── STUDY MATERIAL

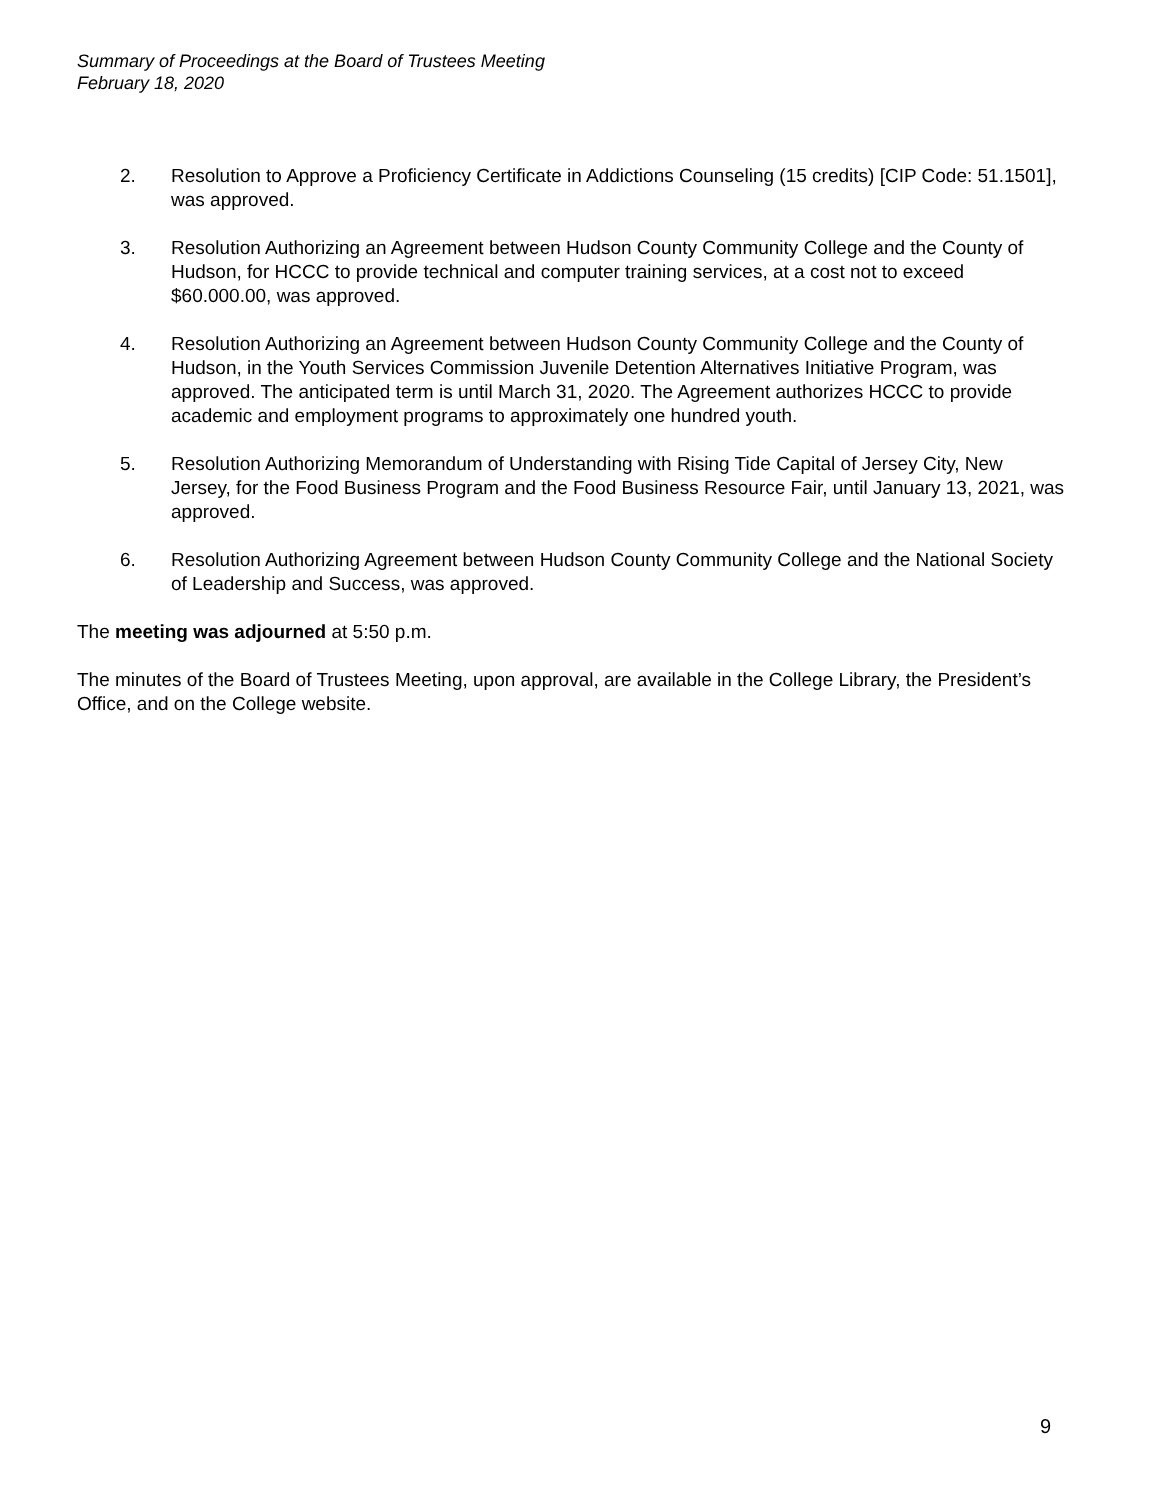Summary of Proceedings at the Board of Trustees Meeting
February 18, 2020
2. Resolution to Approve a Proficiency Certificate in Addictions Counseling (15 credits) [CIP Code: 51.1501], was approved.
3. Resolution Authorizing an Agreement between Hudson County Community College and the County of Hudson, for HCCC to provide technical and computer training services, at a cost not to exceed $60.000.00, was approved.
4. Resolution Authorizing an Agreement between Hudson County Community College and the County of Hudson, in the Youth Services Commission Juvenile Detention Alternatives Initiative Program, was approved. The anticipated term is until March 31, 2020. The Agreement authorizes HCCC to provide academic and employment programs to approximately one hundred youth.
5. Resolution Authorizing Memorandum of Understanding with Rising Tide Capital of Jersey City, New Jersey, for the Food Business Program and the Food Business Resource Fair, until January 13, 2021, was approved.
6. Resolution Authorizing Agreement between Hudson County Community College and the National Society of Leadership and Success, was approved.
The meeting was adjourned at 5:50 p.m.
The minutes of the Board of Trustees Meeting, upon approval, are available in the College Library, the President’s Office, and on the College website.
9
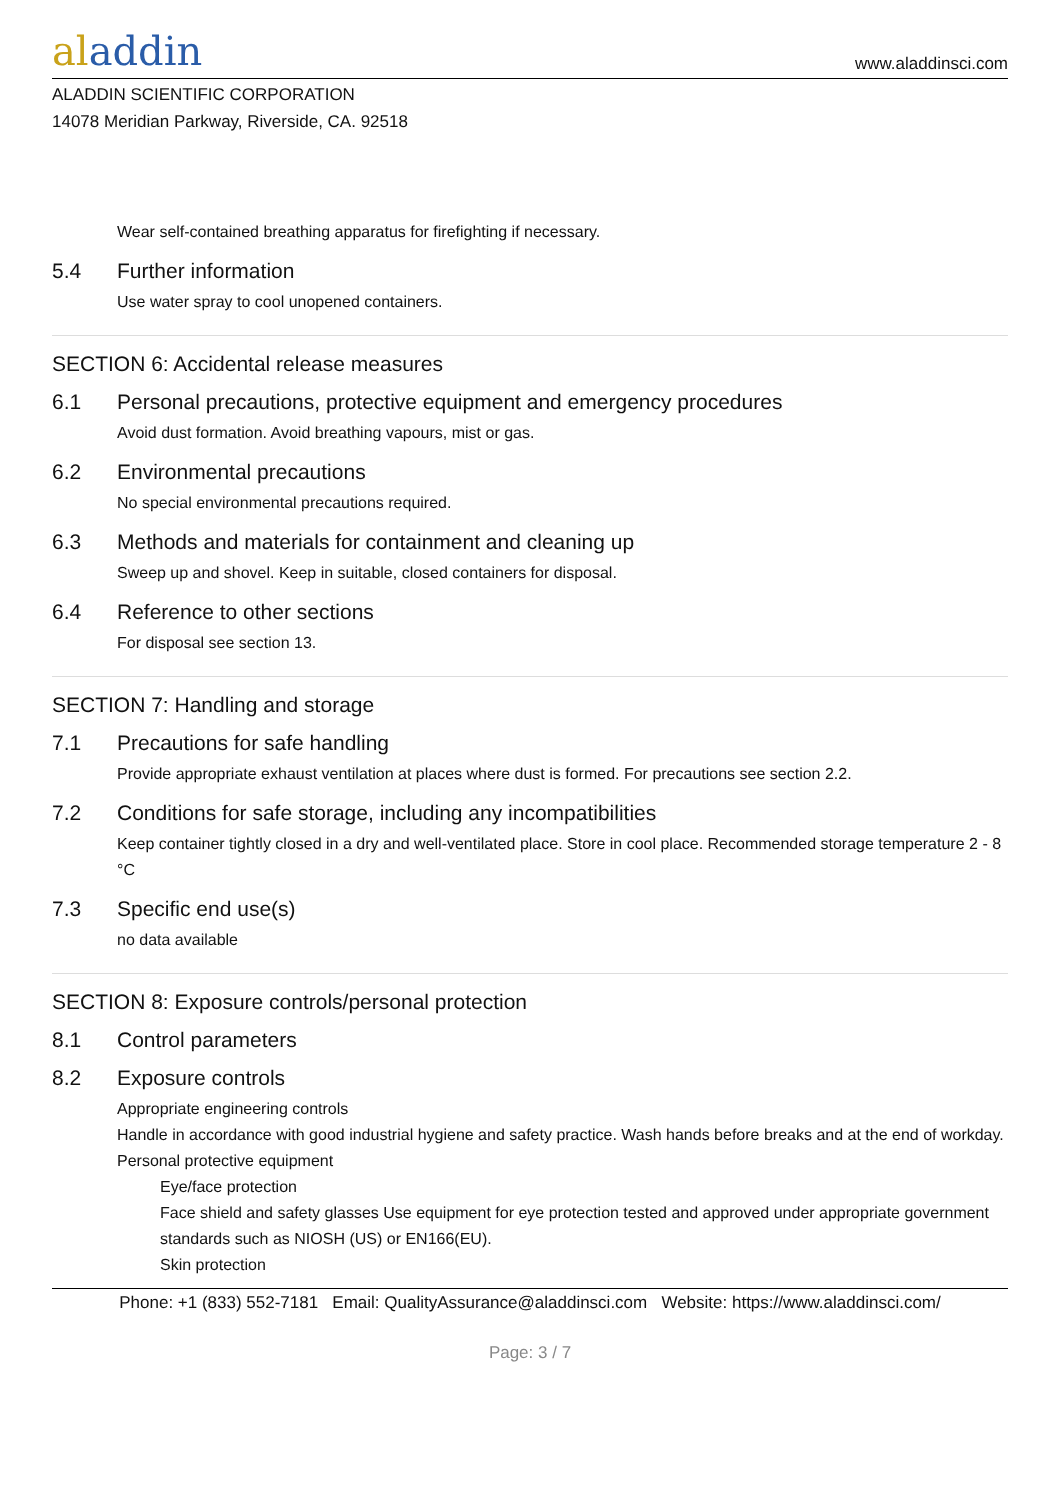aladdin
www.aladdinsci.com
ALADDIN SCIENTIFIC CORPORATION
14078 Meridian Parkway, Riverside, CA. 92518
Wear self-contained breathing apparatus for firefighting if necessary.
5.4 Further information
Use water spray to cool unopened containers.
SECTION 6: Accidental release measures
6.1 Personal precautions, protective equipment and emergency procedures
Avoid dust formation. Avoid breathing vapours, mist or gas.
6.2 Environmental precautions
No special environmental precautions required.
6.3 Methods and materials for containment and cleaning up
Sweep up and shovel. Keep in suitable, closed containers for disposal.
6.4 Reference to other sections
For disposal see section 13.
SECTION 7: Handling and storage
7.1 Precautions for safe handling
Provide appropriate exhaust ventilation at places where dust is formed. For precautions see section 2.2.
7.2 Conditions for safe storage, including any incompatibilities
Keep container tightly closed in a dry and well-ventilated place. Store in cool place. Recommended storage temperature 2 - 8 °C
7.3 Specific end use(s)
no data available
SECTION 8: Exposure controls/personal protection
8.1 Control parameters
8.2 Exposure controls
Appropriate engineering controls
Handle in accordance with good industrial hygiene and safety practice. Wash hands before breaks and at the end of workday.
Personal protective equipment
Eye/face protection
Face shield and safety glasses Use equipment for eye protection tested and approved under appropriate government standards such as NIOSH (US) or EN166(EU).
Skin protection
Phone: +1 (833) 552-7181 Email: QualityAssurance@aladdinsci.com Website: https://www.aladdinsci.com/
Page: 3 / 7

────

A faithful copy of every entry is needed, omitting each image.

Summary of Proceedings at the Board of Trustees Meeting
February 18, 2020
2. Resolution to Approve a Proficiency Certificate in Addictions Counseling (15 credits) [CIP Code: 51.1501], was approved.
3. Resolution Authorizing an Agreement between Hudson County Community College and the County of Hudson, for HCCC to provide technical and computer training services, at a cost not to exceed $60.000.00, was approved.
4. Resolution Authorizing an Agreement between Hudson County Community College and the County of Hudson, in the Youth Services Commission Juvenile Detention Alternatives Initiative Program, was approved. The anticipated term is until March 31, 2020. The Agreement authorizes HCCC to provide academic and employment programs to approximately one hundred youth.
5. Resolution Authorizing Memorandum of Understanding with Rising Tide Capital of Jersey City, New Jersey, for the Food Business Program and the Food Business Resource Fair, until January 13, 2021, was approved.
6. Resolution Authorizing Agreement between Hudson County Community College and the National Society of Leadership and Success, was approved.
The meeting was adjourned at 5:50 p.m.
The minutes of the Board of Trustees Meeting, upon approval, are available in the College Library, the President’s Office, and on the College website.
9
aladdin
www.aladdinsci.com
ALADDIN SCIENTIFIC CORPORATION
14078 Meridian Parkway, Riverside, CA. 92518
Wear self-contained breathing apparatus for firefighting if necessary.
5.4 Further information
Use water spray to cool unopened containers.
SECTION 6: Accidental release measures
6.1 Personal precautions, protective equipment and emergency procedures
Avoid dust formation. Avoid breathing vapours, mist or gas.
6.2 Environmental precautions
No special environmental precautions required.
6.3 Methods and materials for containment and cleaning up
Sweep up and shovel. Keep in suitable, closed containers for disposal.
6.4 Reference to other sections
For disposal see section 13.
SECTION 7: Handling and storage
7.1 Precautions for safe handling
Provide appropriate exhaust ventilation at places where dust is formed. For precautions see section 2.2.
7.2 Conditions for safe storage, including any incompatibilities
Keep container tightly closed in a dry and well-ventilated place. Store in cool place. Recommended storage temperature 2 - 8 °C
7.3 Specific end use(s)
no data available
SECTION 8: Exposure controls/personal protection
8.1 Control parameters
8.2 Exposure controls
Appropriate engineering controls
Handle in accordance with good industrial hygiene and safety practice. Wash hands before breaks and at the end of workday.
Personal protective equipment
Eye/face protection
Face shield and safety glasses Use equipment for eye protection tested and approved under appropriate government standards such as NIOSH (US) or EN166(EU).
Skin protection
Phone: +1 (833) 552-7181 Email: QualityAssurance@aladdinsci.com Website: https://www.aladdinsci.com/
Page: 3 / 7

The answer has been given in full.